On the 27th of December 1979, Thames Television screened ‘The Knowledge’, a comedy drama detailing the ups and downs of a group of students studying The Knowledge of London; the intense training process which must be undertaken in order to become a London taxi driver.
The play was written by the late Jack Rosenthal who interviewed many cabbies for his research. At the time- as indeed now- insights into what The Knowledge involved are extremely rare, so the film was something of a revelation.
The play’s most memorable character was Mr Burgess, a sadistic examiner played by Nigel Hawthorne.
Burgess was based on a real examiner- Mr Findlay, a formidable Scotsman who would emphasise his accent when testing students as a means of intimidating and bamboozling them.
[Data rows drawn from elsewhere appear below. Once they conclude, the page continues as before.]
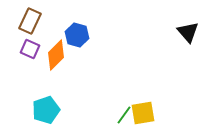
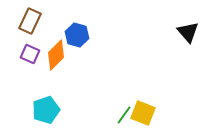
purple square: moved 5 px down
yellow square: rotated 30 degrees clockwise
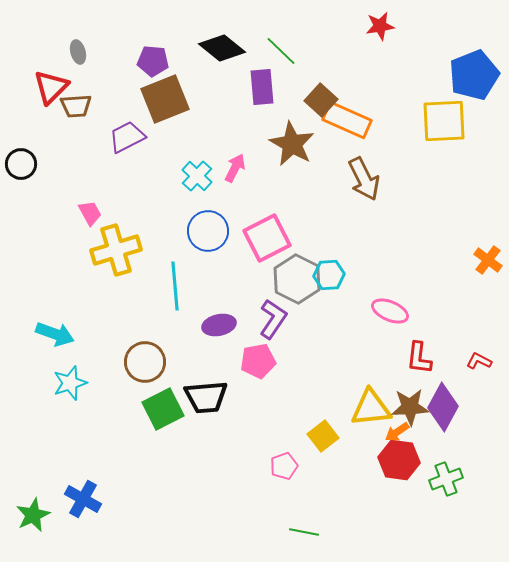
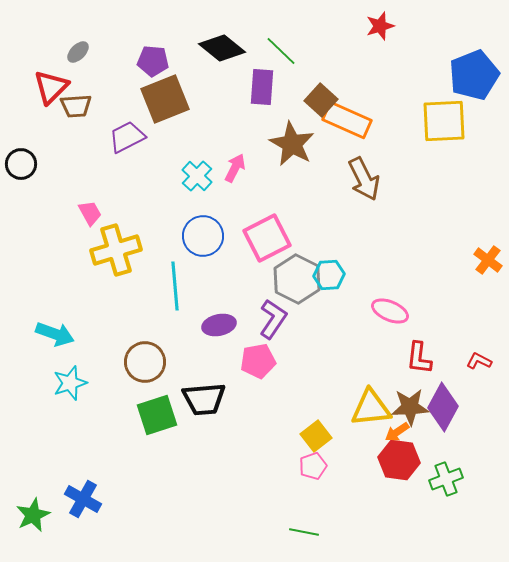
red star at (380, 26): rotated 8 degrees counterclockwise
gray ellipse at (78, 52): rotated 60 degrees clockwise
purple rectangle at (262, 87): rotated 9 degrees clockwise
blue circle at (208, 231): moved 5 px left, 5 px down
black trapezoid at (206, 397): moved 2 px left, 2 px down
green square at (163, 409): moved 6 px left, 6 px down; rotated 9 degrees clockwise
yellow square at (323, 436): moved 7 px left
pink pentagon at (284, 466): moved 29 px right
The play, which was nominated for a BAFTA in 1980 and appeared in the BFI’s top 100 television plays in 2000, has now been revived for the stage and will be running at the Charing Cross Theatre from tonight- the 4th September 2017- until the 11th November.
It is directed by Maureen Lipman who was married to Jack Rosenthal and appeared in the original television production.
To find out more and to book tickets, please click here.
Back in 1960, the Rank Organisation’s ‘Look at Life’ division (which created short, factual films for cinemas across the UK) made a documentary focusing on London’s famous black taxis.
In nostalgic terms this short film is a real treat. Here are some highlights:
The opening sequence features a traditional horse-drawn hansom cab trotting over Waterloo Bridge. The cab was driven by Fred Jones who, then aged 75, was old enough to have embarked upon his career long before the combustion engine took over. London’s last horse-drawn cab was withdrawn in 1947.
According to the film, in 1960 there were “about 6,000 taxis in London.” In 2017 that figure now stands at around 25,000, alongside approximately 115,000 private hire cars. The narrator also informs us that in 1960 there were 2,000 less cabs than before the war- a subtle reminder of the impact WWII had on the trade.
One of the older incarnations of the Public Carriage Office (the body responsible for regulating the capital’s taxis) can be glimpsed in the film. In those days it was based at 109 Lambeth Road, moving to Islington’s Penton Street a few years later in 1966. The office is now located in Southwark.
In the early 1960s Knowledge students tended to explore London on bicycles. Mopeds are now the vehicle of choice.
Although this was filmed in the early 1960s, the Knowledge school I attended looked pretty similar to this; big maps, books spread out and lots of anxious students. The school featured here was run by the Royal British Legion for ex-servicemen and was based on Kennington Oval. According to the film, the course took one year in 1960… today the average time to complete The Knowledge is at least four times that.
Tough driving tests are still required today. Luckily I didn’t have to suffer an audience when I took mine.
In 1960 there was a lovely mix of old taxi models on the road.
In this modern day and age with everybody glued to apps, London cabbies are often unfairly accused of being ‘dinosaurs’ (even though we had a taxi app long before a certain American multinational started splashing its billions about). But as this film shows, cabbies were embracing technology almost 60 years ago by utilising mobile radio units- quite a feat back then.
On older cabs built in the 1940s and 50s (such as the Austin FX3) luggage compartments were open to the elements meaning suitcases could get quite soggy in wet weather. In the winter, this also meant cabbies had to wrap up warm.
Like today, many cabbies rented their taxis from a garage in the early 60s…. and I must say it looked like the fleets ran a far slicker operation back then. A daily wash and check up for your vehicle, a welfare section, a sports club, cafeteria and a free ride home- that’s the sort of service we can only dream of nowadays.
When this documentary was made, taxi driver identity badges were huge with little change in design since the Victorian era. No wonder Charles Dickens once claimed the large brass labels made cabbies look as if they’d been “catalogued in some collection of rarities.”
Until the 1980s, taxi meters were mechanical and, as shown in the documentary, they had to go through vigorous testing at the National Physical Laboratories before being allowed on the road.
At the end of the film, we’re told that “Tips are going up these days, the average is between a shilling and two bob.” Hmm…I wouldn’t quite say that’s the case in 2017!